> _COMPLETE THE FOLLOWING_:
[A] Put this sentence from the turbo RZR thread into Spanish: "They did ok in the mud but they weren't fast at all."
[B] In the turbo RZR thread, how much money does one poster say was spent on a turbo?
[C] List every username that appears as a heading in the turbo RZR thread.

# turbo rzr



## 06bruteforce750 (Jun 26, 2012)

I was just wondering if u all knew if you could run a turbo rzr in mud and water if so what all do u got to do to the turbo to make it water worthy?


----------



## browland (Apr 4, 2009)

The turbo can get wet , the intake still has to be away from the water. Most kits I have seen on a bike or atv the air filter fits directly to the turbo , and is usually mounted very low . So it will mainly depend on placement and intake , do you have any pictures?


Sent from my iPhone using Tapatalk


----------



## J2! (May 8, 2010)

I have seen a few rzr's with turbos on them at east coast mud nats a couple years ago. They did ok in the mud but they weren't fast at all. At least not as fast as you think they would be after spending 4 grand on a turbo. My opinion is that if you are a trail rider it would probably be ALOT of fun but the turbos don't seem to have any advantage at all in the mud from what I have seen. And I'm sure there are things you would have to do to it to make it watertight. Hope this helps.


----------



## Brute650i (Dec 17, 2008)

> _Saved entries_:
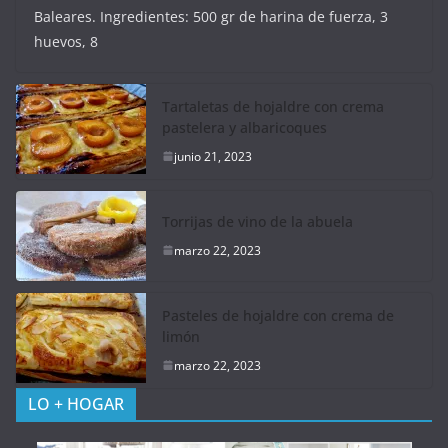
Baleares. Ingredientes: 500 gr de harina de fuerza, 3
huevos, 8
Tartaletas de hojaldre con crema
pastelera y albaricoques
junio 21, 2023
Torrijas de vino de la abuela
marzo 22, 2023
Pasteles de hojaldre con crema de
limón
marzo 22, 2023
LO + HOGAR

---

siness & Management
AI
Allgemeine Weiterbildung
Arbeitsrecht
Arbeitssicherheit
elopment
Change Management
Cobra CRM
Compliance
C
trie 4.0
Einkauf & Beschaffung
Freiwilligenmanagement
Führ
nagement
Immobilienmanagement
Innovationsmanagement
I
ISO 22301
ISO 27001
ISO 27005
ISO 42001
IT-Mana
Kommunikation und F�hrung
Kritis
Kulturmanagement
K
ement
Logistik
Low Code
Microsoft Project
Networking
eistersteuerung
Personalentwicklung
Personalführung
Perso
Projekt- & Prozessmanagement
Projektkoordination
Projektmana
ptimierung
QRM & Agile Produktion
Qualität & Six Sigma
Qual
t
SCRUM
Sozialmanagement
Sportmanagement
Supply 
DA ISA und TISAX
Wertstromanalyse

> _RESPONSE LIST_:
[A] Les fue bien en el barro, pero no eran nada rápidos.

[B] 4 grand.

[C] 06bruteforce750, browland, J2!, Brute650i